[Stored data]
Start of Block

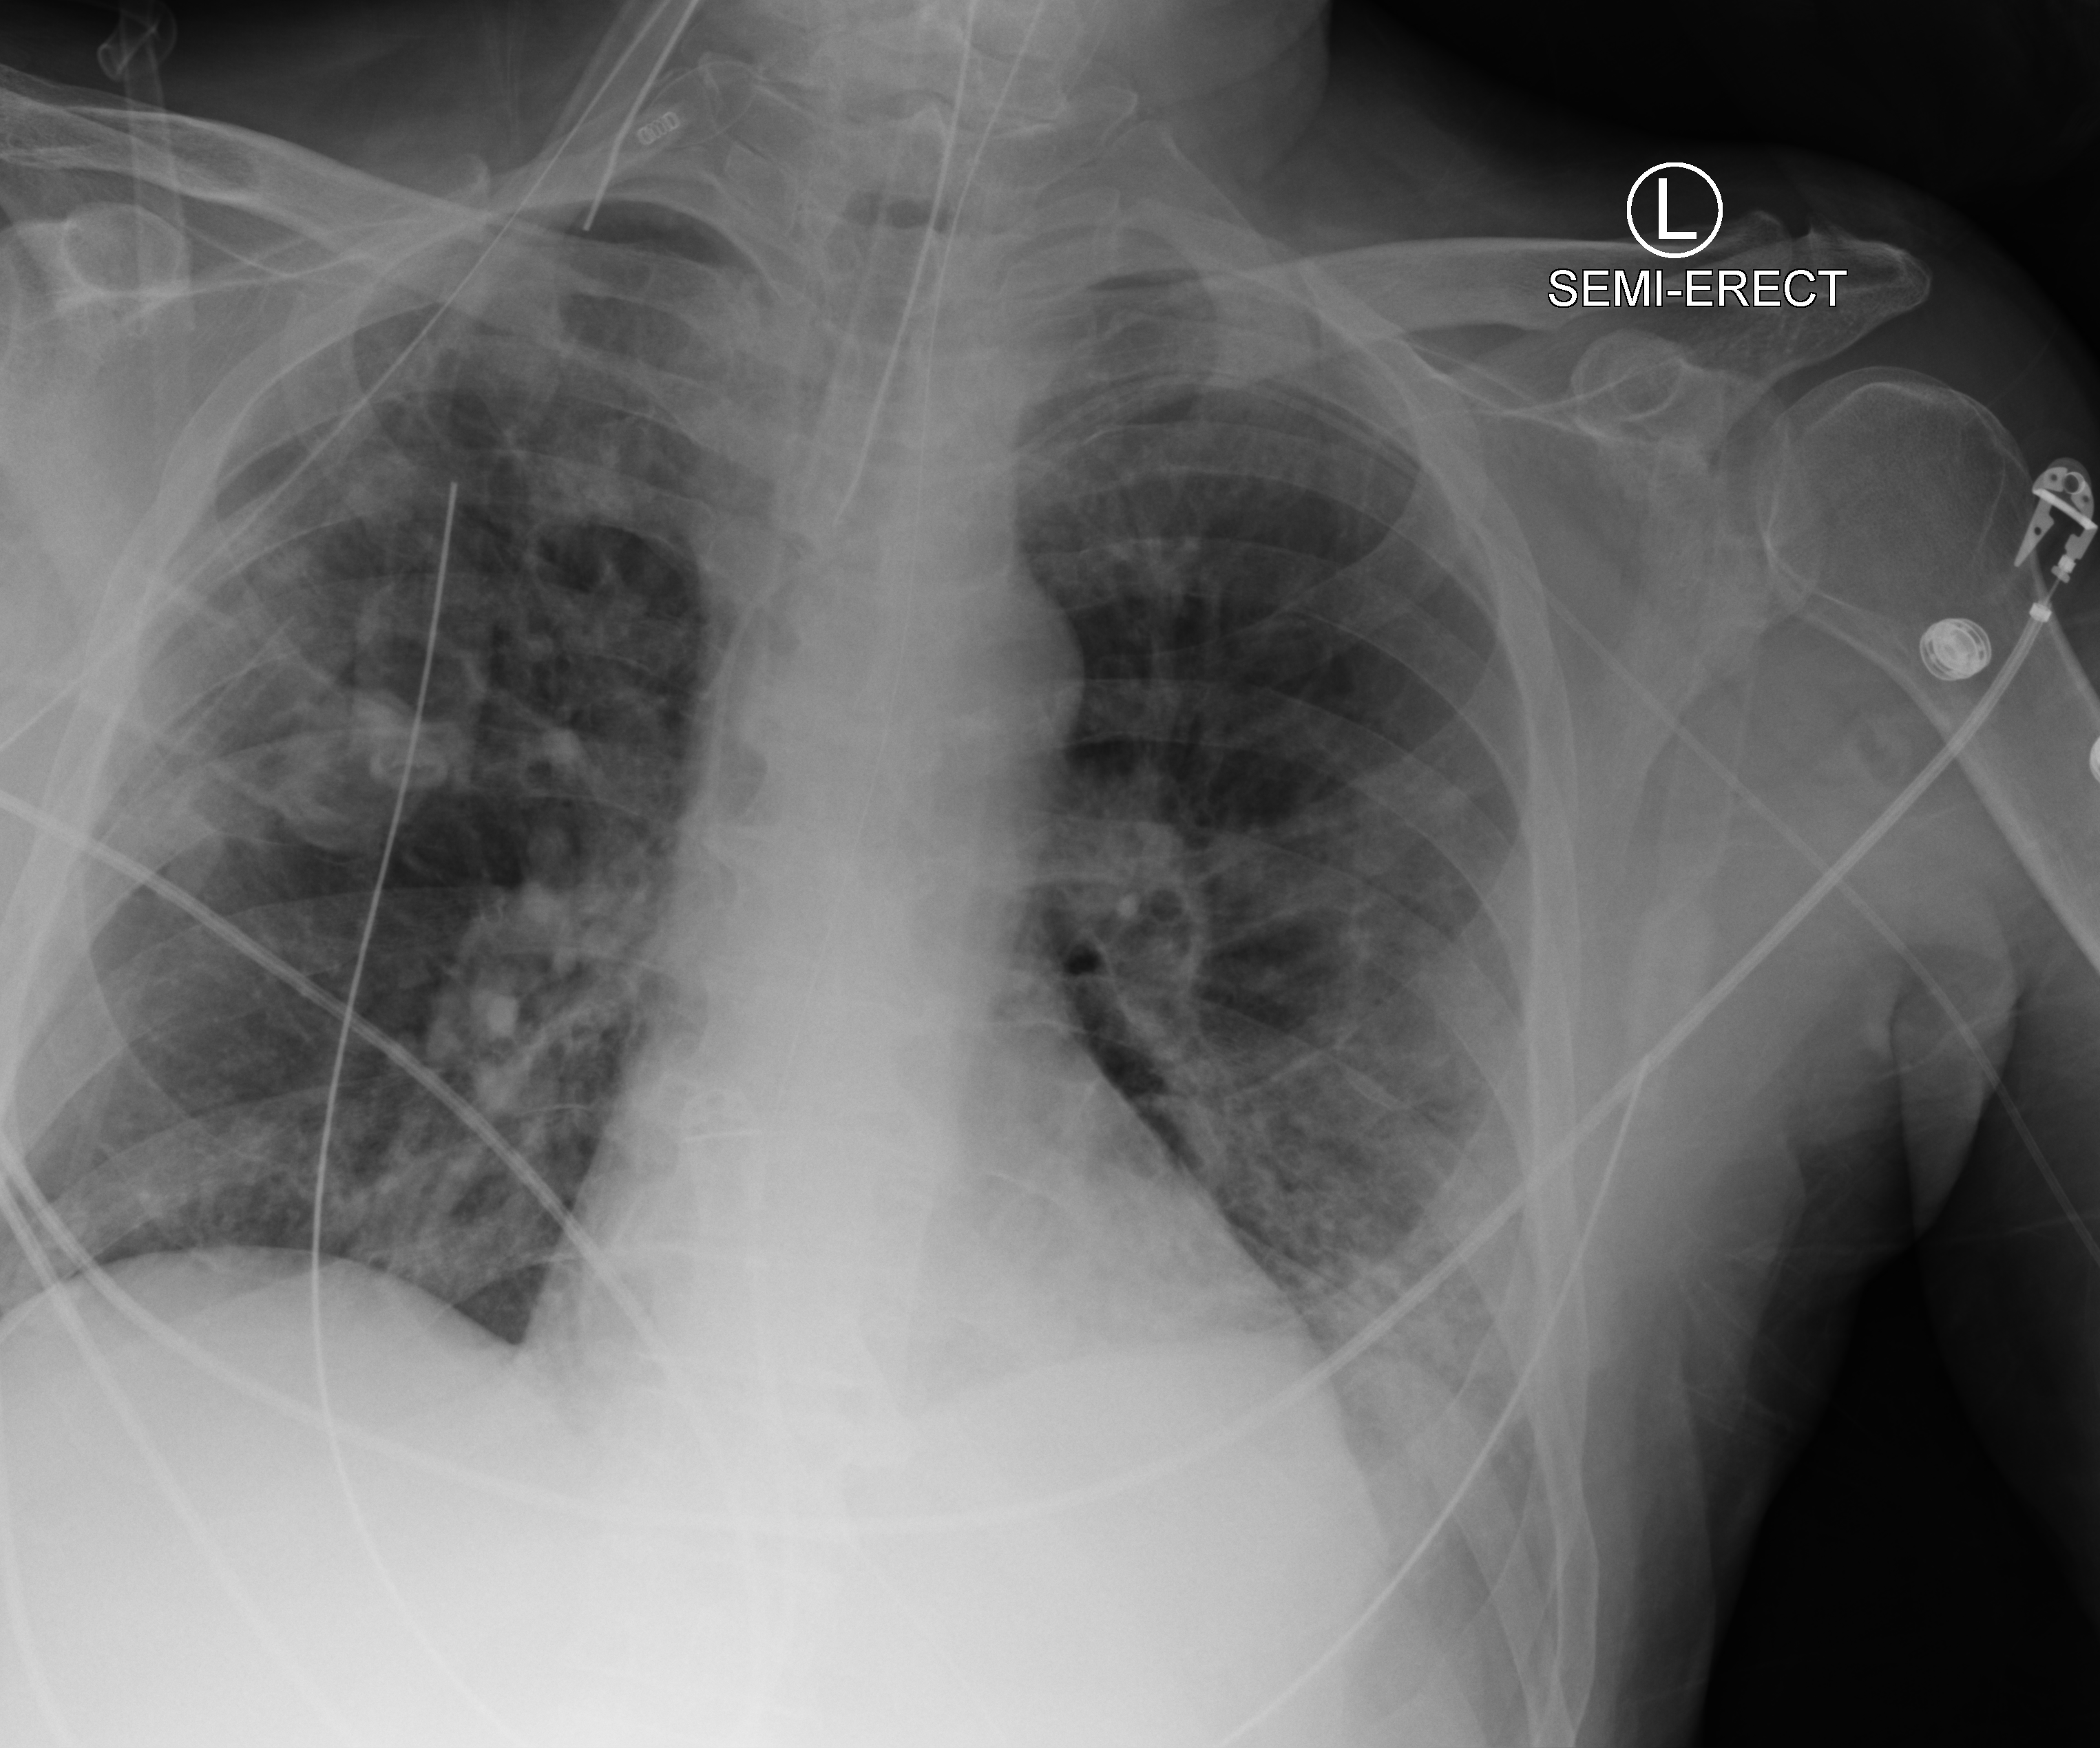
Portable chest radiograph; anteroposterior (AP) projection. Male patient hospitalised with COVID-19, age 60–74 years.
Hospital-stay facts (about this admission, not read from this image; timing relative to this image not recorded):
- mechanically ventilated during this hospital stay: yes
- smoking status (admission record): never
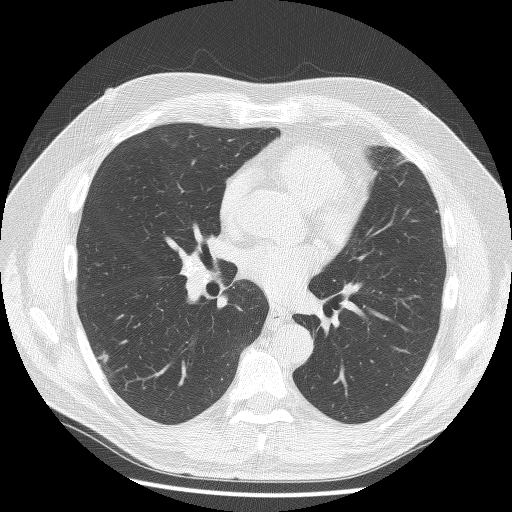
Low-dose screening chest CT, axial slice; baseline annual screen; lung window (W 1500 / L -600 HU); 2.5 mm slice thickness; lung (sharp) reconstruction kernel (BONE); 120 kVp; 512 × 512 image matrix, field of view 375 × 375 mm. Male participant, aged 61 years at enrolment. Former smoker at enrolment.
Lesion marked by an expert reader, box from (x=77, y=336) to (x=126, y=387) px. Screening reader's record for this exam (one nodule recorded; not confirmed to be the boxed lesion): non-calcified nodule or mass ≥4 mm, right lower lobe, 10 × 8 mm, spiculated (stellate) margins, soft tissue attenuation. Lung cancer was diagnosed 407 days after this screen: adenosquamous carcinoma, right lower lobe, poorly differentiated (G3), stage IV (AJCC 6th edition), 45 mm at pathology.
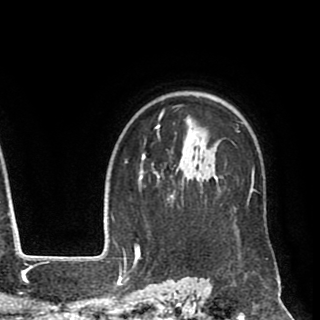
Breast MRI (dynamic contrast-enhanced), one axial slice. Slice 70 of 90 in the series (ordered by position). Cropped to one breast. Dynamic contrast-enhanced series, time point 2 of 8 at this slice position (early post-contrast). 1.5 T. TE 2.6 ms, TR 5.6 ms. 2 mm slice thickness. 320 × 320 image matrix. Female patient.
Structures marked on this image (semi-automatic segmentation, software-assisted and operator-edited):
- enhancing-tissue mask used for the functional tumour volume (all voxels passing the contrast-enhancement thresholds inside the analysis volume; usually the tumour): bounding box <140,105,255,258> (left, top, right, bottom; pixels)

End of Block

__Aim of the exercise__:
As you read the records above, find each line that contains "tissue" and copy it.

__Reply__:
Lesion marked by an expert reader, box from (x=77, y=336) to (x=126, y=387) px. Screening reader's record for this exam (one nodule recorded; not confirmed to be the boxed lesion): non-calcified nodule or mass ≥4 mm, right lower lobe, 10 × 8 mm, spiculated (stellate) margins, soft tissue attenuation. Lung cancer was diagnosed 407 days after this screen: adenosquamous carcinoma, right lower lobe, poorly differentiated (G3), stage IV (AJCC 6th edition), 45 mm at pathology.
- enhancing-tissue mask used for the functional tumour volume (all voxels passing the contrast-enhancement thresholds inside the analysis volume; usually the tumour): bounding box <140,105,255,258> (left, top, right, bottom; pixels)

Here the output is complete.